Kitchen and bathroom renovations consistently deliver the strongest return on investment for Sydney homeowners, typically returning 50 to 80 percent of spend at resale. But not every renovation adds value equally. The type of project, your property’s location, and how you approach the renovation all shape whether you walk away with a profit or lose money through over-capitalisation.
At residential renovation services, we help homeowners across the Sutherland Shire and Georges River region make smart renovation decisions. Here is a breakdown of which projects add the most value and which ones to approach with caution.
What is renovation ROI and why does it matter?
Renovation ROI measures how much of your renovation spend you recoup when you sell your home. A renovation with 70 percent ROI means a $50,000 project adds roughly $35,000 to your sale price. Understanding this helps you prioritise projects, especially if you plan to sell within 5 to 10 years.
============================================================
■ STATED PROBLEM 1: In the renovation return-on-investment text, what share of their cost do kitchen and bathroom renovations typically return at resale?
■ STATED PROBLEM 2: Write a continuation of the text on renovation return on investment, starting right after its last sentence.

■ GIVEN INFORMATION:
============================================================
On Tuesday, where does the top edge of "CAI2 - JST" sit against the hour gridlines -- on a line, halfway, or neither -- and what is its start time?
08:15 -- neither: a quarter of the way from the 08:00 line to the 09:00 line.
============================================================
■ TASK ANSWER 1: Typically 50 to 80 percent.

■ TASK ANSWER 2:
ROI is not the only reason to renovate. Many homeowners renovate for lifestyle, comfort, or growing families. But knowing the numbers lets you make informed choices about where your budget goes. If you are weighing up your options, our guide on home renovation costs in Sydney is a useful starting point.
Which renovations deliver the highest return in Sydney?
Do kitchen renovations add value?
Kitchens deliver a 50 to 80 percent return on investment, making them one of the strongest value-add renovations you can complete. Buyers treat kitchens as a non-negotiable focal point when assessing a property. A dated kitchen can knock tens of thousands off a sale price, while a modern, functional kitchen lifts the entire home’s appeal.
The key to maximising kitchen ROI is spending proportionately to the home’s overall value. A $60,000 kitchen in a $700,000 home risks over-capitalisation. A well-planned $30,000 to $45,000 kitchen renovation in the same home is more likely to pay for itself. Our detailed breakdown of kitchen renovation costs covers what drives the budget up or down.
For homeowners in suburbs like Jannali, Oatley, and Menai, mid-range kitchen renovations tend to perform well at resale because buyers in these areas expect quality finishes without overly bespoke fitouts.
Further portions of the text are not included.